- **Aim of the task**
Every line of the data below is to be given again as it appears, with the images removed.

- **Text-based hardware design files**
+---+

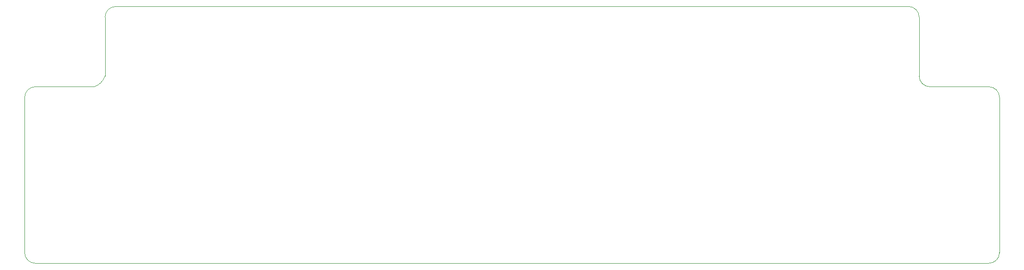
<source format=gbr>
G04 #@! TF.FileFunction,Profile,NP*
%FSLAX46Y46*%
G04 Gerber Fmt 4.6, Leading zero omitted, Abs format (unit mm)*
G04 Created by KiCad (PCBNEW 4.0.7-e2-6376~58~ubuntu16.04.1) date Thu Jul 12 19:01:00 2018*
%MOMM*%
%LPD*%
G01*
G04 APERTURE LIST*
%ADD10C,0.100000*%
G04 APERTURE END LIST*
D10*
X217000000Y-91000000D02*
X217000000Y-102000000D01*
X219000000Y-104000000D02*
X230000000Y-104000000D01*
X232000000Y-106000000D02*
G75*
G03X230000000Y-104000000I-2000000J0D01*
G01*
X217000000Y-102000000D02*
G75*
G03X219000000Y-104000000I2000000J0D01*
G01*
X65000000Y-102000000D02*
X65000000Y-91000000D01*
X52000000Y-104000000D02*
X63000000Y-104000000D01*
X50000000Y-106000000D02*
G75*
G02X52000000Y-104000000I2000000J0D01*
G01*
X63000000Y-104000001D02*
G75*
G03X65000000Y-102000000I-1000000J3000001D01*
G01*
X230000000Y-137000000D02*
G75*
G03X232000000Y-135000000I0J2000000D01*
G01*
X217000000Y-91000000D02*
G75*
G03X215000000Y-89000000I-2000000J0D01*
G01*
X65000000Y-91000000D02*
G75*
G02X67000000Y-89000000I2000000J0D01*
G01*
X50000000Y-135000000D02*
G75*
G03X52000000Y-137000000I2000000J0D01*
G01*
X215000000Y-89000000D02*
X67000000Y-89000000D01*
X232000000Y-135000000D02*
X232000000Y-106000000D01*
X52000000Y-137000000D02*
X230000000Y-137000000D01*
X50000000Y-106000000D02*
X50000000Y-135000000D01*
M02*

</source>
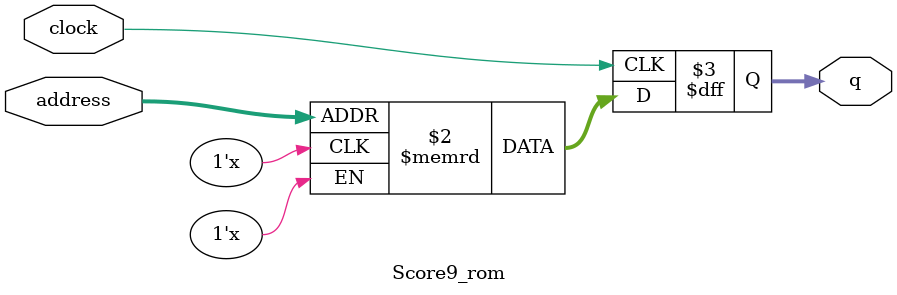
<source format=sv>
module Score9_rom (
	input logic clock,
	input logic [7:0] address,
	output logic [3:0] q
);

logic [3:0] memory [0:255] /* synthesis ram_init_file = "./Score9/Score9.mif" */;

always_ff @ (posedge clock) begin
	q <= memory[address];
end

endmodule

</source>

+---+

- **Task response**
<source format=gbr>
G04 #@! TF.FileFunction,Profile,NP*
%FSLAX46Y46*%
G04 Gerber Fmt 4.6, Leading zero omitted, Abs format (unit mm)*
G04 Created by KiCad (PCBNEW 4.0.7-e2-6376~58~ubuntu16.04.1) date Thu Jul 12 19:01:00 2018*
%MOMM*%
%LPD*%
G01*
G04 APERTURE LIST*
%ADD10C,0.100000*%
G04 APERTURE END LIST*
D10*
X217000000Y-91000000D02*
X217000000Y-102000000D01*
X219000000Y-104000000D02*
X230000000Y-104000000D01*
X232000000Y-106000000D02*
G75*
G03X230000000Y-104000000I-2000000J0D01*
G01*
X217000000Y-102000000D02*
G75*
G03X219000000Y-104000000I2000000J0D01*
G01*
X65000000Y-102000000D02*
X65000000Y-91000000D01*
X52000000Y-104000000D02*
X63000000Y-104000000D01*
X50000000Y-106000000D02*
G75*
G02X52000000Y-104000000I2000000J0D01*
G01*
X63000000Y-104000001D02*
G75*
G03X65000000Y-102000000I-1000000J3000001D01*
G01*
X230000000Y-137000000D02*
G75*
G03X232000000Y-135000000I0J2000000D01*
G01*
X217000000Y-91000000D02*
G75*
G03X215000000Y-89000000I-2000000J0D01*
G01*
X65000000Y-91000000D02*
G75*
G02X67000000Y-89000000I2000000J0D01*
G01*
X50000000Y-135000000D02*
G75*
G03X52000000Y-137000000I2000000J0D01*
G01*
X215000000Y-89000000D02*
X67000000Y-89000000D01*
X232000000Y-135000000D02*
X232000000Y-106000000D01*
X52000000Y-137000000D02*
X230000000Y-137000000D01*
X50000000Y-106000000D02*
X50000000Y-135000000D01*
M02*

</source>
<source format=sv>
module Score9_rom (
	input logic clock,
	input logic [7:0] address,
	output logic [3:0] q
);

logic [3:0] memory [0:255] /* synthesis ram_init_file = "./Score9/Score9.mif" */;

always_ff @ (posedge clock) begin
	q <= memory[address];
end

endmodule

</source>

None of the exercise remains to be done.